Folks who spent their entire lives grasping
desperately for the substance of others fill the halls of hell with their moral
emptiness, grasping still where there's nothing left to grasp. There are puffed-up
philanthropists sitting eternally on corporate thrones in castle-like headquarters,
one pretending to humility in turtleneck sweaters, offering dollops of tax-free
interest earnings from their foundation-intact fortunes to humble petitioners. Phony
pitchmen of every description spend eternity repeating and refining their
insincere friendliness. You hear the words “folks” and “my friends” echoing frequently.
An eternity of unwanted telephone calls, unwanted mail offers, and e-mail spam
awaits everyone in hell.
The phony pitchmen of American think-tanks will
be generously represented, still posing as genuine academics while
regurgitating their paid propaganda eternally, much resembling actors in white
lab coats pretending to be scientists in television headache commercials.

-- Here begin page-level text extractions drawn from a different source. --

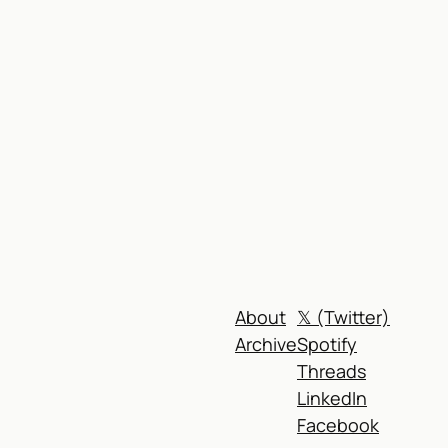
)
About
𝕏 (Twitter)
Archive
Spotify
Threads
LinkedIn
Facebook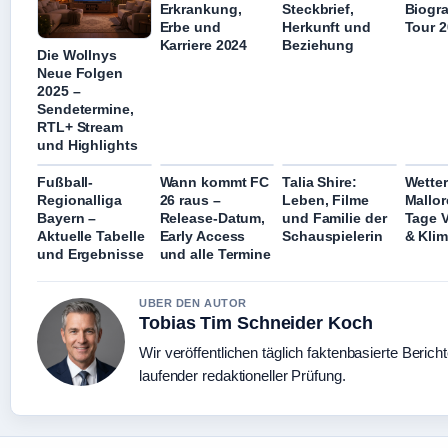
Erkrankung,
Steckbrief,
Biogra
Erbe und
Herkunft und
Tour 
Karriere 2024
Beziehung
Die Wollnys
Neue Folgen
2025 –
Sendetermine,
RTL+ Stream
und Highlights
Fußball-
Wann kommt FC
Talia Shire:
Wetter
Regionalliga
26 raus –
Leben, Filme
Mallor
Bayern –
Release-Datum,
und Familie der
Tage 
Aktuelle Tabelle
Early Access
Schauspielerin
& Klim
und Ergebnisse
und alle Termine
UBER DEN AUTOR
Tobias Tim Schneider Koch
Wir veröffentlichen täglich faktenbasierte Bericht
laufender redaktioneller Prüfung.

Indeed, when you think about it, Americans seem very likely to fill a
disproportionate space in hell.
The Jerry Falwells, Pat Robertsons,
Franklin Grahams, and Jimmy Swaggarts thump their Bibles, sputter, gush theatrical
tears, drop to their knees, and beg for money endlessly - all done to a
background accompaniment of Tammy Faye Baker warbling hymns in a voice
resembling a cat in heat at midnight in the backyard. Imagine, ten quadrillion
years of that, and then in the words of the wonderful old hymn, "with no
less time…than when we first began."
I suspect Hell actually looks a great deal
like the world in which we live. It just excludes all the things that give us
any hope and beauty and truth in life.